Task to carry out: Set down exactly the lines below between the line holding "239| Sliding Window" and the line holding "236| Lowest Common", inclusive; no other line belongs in the answer.

Document images with source code:
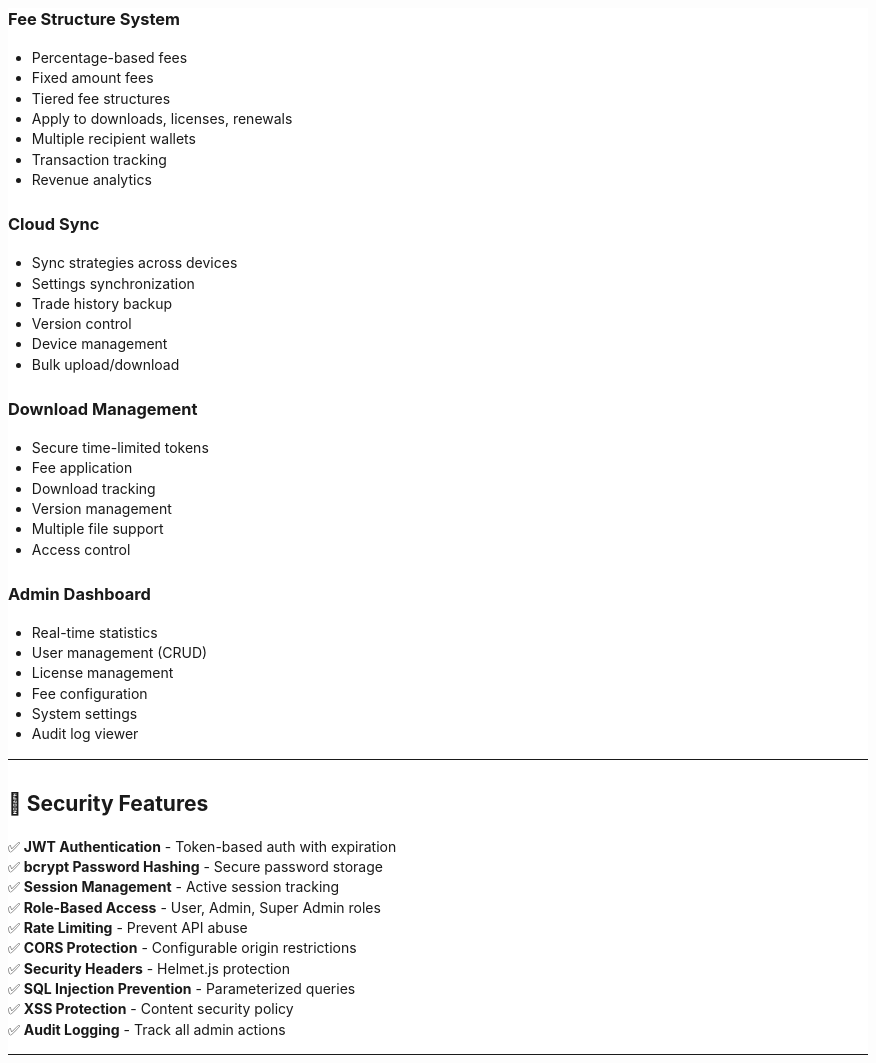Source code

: ### Fee Structure System
- Percentage-based fees
- Fixed amount fees
- Tiered fee structures
- Apply to downloads, licenses, renewals
- Multiple recipient wallets
- Transaction tracking
- Revenue analytics

### Cloud Sync
- Sync strategies across devices
- Settings synchronization
- Trade history backup
- Version control
- Device management
- Bulk upload/download

### Download Management
- Secure time-limited tokens
- Fee application
- Download tracking
- Version management
- Multiple file support
- Access control

### Admin Dashboard
- Real-time statistics
- User management (CRUD)
- License management
- Fee configuration
- System settings
- Audit log viewer

---

## 🔐 Security Features

✅ **JWT Authentication** - Token-based auth with expiration  
✅ **bcrypt Password Hashing** - Secure password storage  
✅ **Session Management** - Active session tracking  
✅ **Role-Based Access** - User, Admin, Super Admin roles  
✅ **Rate Limiting** - Prevent API abuse  
✅ **CORS Protection** - Configurable origin restrictions  
✅ **Security Headers** - Helmet.js protection  
✅ **SQL Injection Prevention** - Parameterized queries  
✅ **XSS Protection** - Content security policy  
✅ **Audit Logging** - Track all admin actions  

---
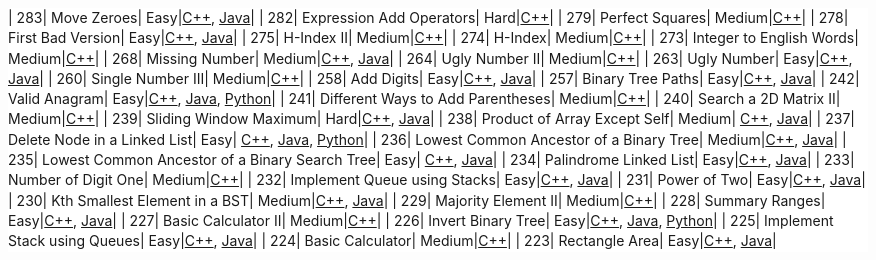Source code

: | 283| Move Zeroes| Easy|[C++](https://github.com/RayZ-O/leetcode/blob/master/C++/MoveZeroes.cc), [Java](https://github.com/RayZ-O/leetcode/blob/master/Java/MoveZeroes.java)|
| 282| Expression Add Operators| Hard|[C++](https://github.com/RayZ-O/leetcode/blob/master/C++/ExpressionAddOperators.cc)|
| 279| Perfect Squares| Medium|[C++](https://github.com/RayZ-O/leetcode/blob/master/C++/PerfectSquares.cc)|
| 278| First Bad Version| Easy|[C++](https://github.com/RayZ-O/leetcode/blob/master/C++/FirstBadVersion.cc), [Java](https://github.com/RayZ-O/leetcode/blob/master/Java/FirstBadVersion.java)|
| 275| H-Index II| Medium|[C++](https://github.com/RayZ-O/leetcode/blob/master/C++/H-IndexII.cc)|
| 274| H-Index| Medium|[C++](https://github.com/RayZ-O/leetcode/blob/master/C++/H-Index.cc)|
| 273| Integer to English Words| Medium|[C++](https://github.com/RayZ-O/leetcode/blob/master/C++/IntegerToEnglishWords.cc)|
| 268| Missing Number| Medium|[C++](https://github.com/RayZ-O/leetcode/blob/master/C++/MissingNumber.cc), [Java](https://github.com/RayZ-O/leetcode/blob/master/Java/MissingNumber.java)|
| 264| Ugly Number II| Medium|[C++](https://github.com/RayZ-O/leetcode/blob/master/C++/UglyNumberII.cc)|
| 263| Ugly Number| Easy|[C++](https://github.com/RayZ-O/leetcode/blob/master/C++/UglyNumber.cc), [Java](https://github.com/RayZ-O/leetcode/blob/master/Java/UglyNumber.java)|
| 260| Single Number III| Medium|[C++](https://github.com/RayZ-O/leetcode/blob/master/C++/SingleNumberIII.cc)|
| 258| Add Digits| Easy|[C++](https://github.com/RayZ-O/leetcode/blob/master/C++/AddDigits.cc), [Java](https://github.com/RayZ-O/leetcode/blob/master/Java/AddDigits.java)|
| 257| Binary Tree Paths| Easy|[C++](https://github.com/RayZ-O/leetcode/blob/master/C++/BinaryTreePaths.cc), [Java](https://github.com/RayZ-O/leetcode/blob/master/Java/BinaryTreePaths.java)|
| 242| Valid Anagram| Easy|[C++](https://github.com/RayZ-O/leetcode/blob/master/C++/ValidAnagram.cc), [Java](https://github.com/RayZ-O/leetcode/blob/master/Java/ValidAnagram.java), [Python](https://github.com/RayZ-O/leetcode/blob/master/Python/valid_anagram.py)|
| 241| Different Ways to Add Parentheses| Medium|[C++](https://github.com/RayZ-O/leetcode/blob/master/C++/DifferentWaysToAddParentheses.cc)|
| 240| Search a 2D Matrix II| Medium|[C++](https://github.com/RayZ-O/leetcode/blob/master/C++/SearchA2DMatrixII.cc)|
| 239| Sliding Window Maximum| Hard|[C++](https://github.com/RayZ-O/leetcode/blob/master/C++/SlidingWindowMaximum.cc), [Java](https://github.com/RayZ-O/leetcode/blob/master/Java/SlidingWindowMaximum.java)|
| 238| Product of Array Except Self| Medium| [C++](https://github.com/RayZ-O/leetcode/blob/master/C++/ProductofArrayExceptSelf.cc), [Java](https://github.com/RayZ-O/leetcode/blob/master/Java/ProductOfArrayExceptSelf.java)|
| 237| Delete Node in a Linked List| Easy| [C++](https://github.com/RayZ-O/leetcode/blob/master/C++/DeleteNodeInLinkedList.cc), [Java](https://github.com/RayZ-O/leetcode/blob/master/Java/DeleteNodeInLinkedList.java), [Python](https://github.com/RayZ-O/leetcode/blob/master/Python/delete_node_in_linked_list.py)|
| 236| Lowest Common Ancestor of a Binary Tree| Medium|[C++](https://github.com/RayZ-O/leetcode/blob/master/C++/LowestCommonAncestorOfABinaryTree.cc), [Java](https://github.com/RayZ-O/leetcode/blob/master/Java/LowestCommonAncestorOfABinaryTree.java)|
| 235| Lowest Common Ancestor of a Binary Search Tree| Easy| [C++](https://github.com/RayZ-O/leetcode/blob/master/C++/LowestCommonAncestorOfaBinarySearchTree.cc), [Java](https://github.com/RayZ-O/leetcode/blob/master/Java/LowestCommonAncestorOfABinarySearchTree.java)|
| 234| Palindrome Linked List| Easy|[C++](https://github.com/RayZ-O/leetcode/blob/master/C++/PalindromeLinkedList.cc), [Java](https://github.com/RayZ-O/leetcode/blob/master/Java/PalindromeLinkedList.java)|
| 233| Number of Digit One| Medium|[C++](https://github.com/RayZ-O/leetcode/blob/master/C++/NumberOfDigitOne.cc)|
| 232| Implement Queue using Stacks| Easy|[C++](https://github.com/RayZ-O/leetcode/blob/master/C++/ImplementQueueUsingStacks.cc), [Java](https://github.com/RayZ-O/leetcode/blob/master/Java/ImplementQueueUsingStacks.java)|
| 231| Power of Two| Easy|[C++](https://github.com/RayZ-O/leetcode/blob/master/C++/PowerOfTwo.cc), [Java](https://github.com/RayZ-O/leetcode/blob/master/Java/PowerOfTwo.java)|
| 230| Kth Smallest Element in a BST| Medium|[C++](https://github.com/RayZ-O/leetcode/blob/master/C++/KthSmallestElementInABST.cc), [Java](https://github.com/RayZ-O/leetcode/blob/master/Java/KthSmallestElementInABST.java)|
| 229| Majority Element II| Medium|[C++](https://github.com/RayZ-O/leetcode/blob/master/C++/MajorityElementII.cc)|
| 228| Summary Ranges| Easy|[C++](https://github.com/RayZ-O/leetcode/blob/master/C++/SummaryRanges.cc), [Java](https://github.com/RayZ-O/leetcode/blob/master/Java/SummaryRanges.java)|
| 227| Basic Calculator II| Medium|[C++](https://github.com/RayZ-O/leetcode/blob/master/C++/BasicCalculatorII.cc)|
| 226| Invert Binary Tree| Easy|[C++](https://github.com/RayZ-O/leetcode/blob/master/C++/InvertBinaryTree.cc), [Java](https://github.com/RayZ-O/leetcode/blob/master/Java/InvertBinaryTree.java), [Python](https://github.com/RayZ-O/leetcode/blob/master/Python/invert_binary_tree.py)|
| 225| Implement Stack using Queues| Easy|[C++](https://github.com/RayZ-O/leetcode/blob/master/C++/ImplementStackUsingQueues.cc), [Java](https://github.com/RayZ-O/leetcode/blob/master/Java/ImplementStackUsingQueues.java)|
| 224| Basic Calculator| Medium|[C++](https://github.com/RayZ-O/leetcode/blob/master/C++/BasicCalculator.cc)|
| 223| Rectangle Area| Easy|[C++](https://github.com/RayZ-O/leetcode/blob/master/C++/RectangleArea.cc), [Java](https://github.com/RayZ-O/leetcode/blob/master/Java/RectangleArea.java)|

Worked solution:
| 239| Sliding Window Maximum| Hard|[C++](https://github.com/RayZ-O/leetcode/blob/master/C++/SlidingWindowMaximum.cc), [Java](https://github.com/RayZ-O/leetcode/blob/master/Java/SlidingWindowMaximum.java)|
| 238| Product of Array Except Self| Medium| [C++](https://github.com/RayZ-O/leetcode/blob/master/C++/ProductofArrayExceptSelf.cc), [Java](https://github.com/RayZ-O/leetcode/blob/master/Java/ProductOfArrayExceptSelf.java)|
| 237| Delete Node in a Linked List| Easy| [C++](https://github.com/RayZ-O/leetcode/blob/master/C++/DeleteNodeInLinkedList.cc), [Java](https://github.com/RayZ-O/leetcode/blob/master/Java/DeleteNodeInLinkedList.java), [Python](https://github.com/RayZ-O/leetcode/blob/master/Python/delete_node_in_linked_list.py)|
| 236| Lowest Common Ancestor of a Binary Tree| Medium|[C++](https://github.com/RayZ-O/leetcode/blob/master/C++/LowestCommonAncestorOfABinaryTree.cc), [Java](https://github.com/RayZ-O/leetcode/blob/master/Java/LowestCommonAncestorOfABinaryTree.java)|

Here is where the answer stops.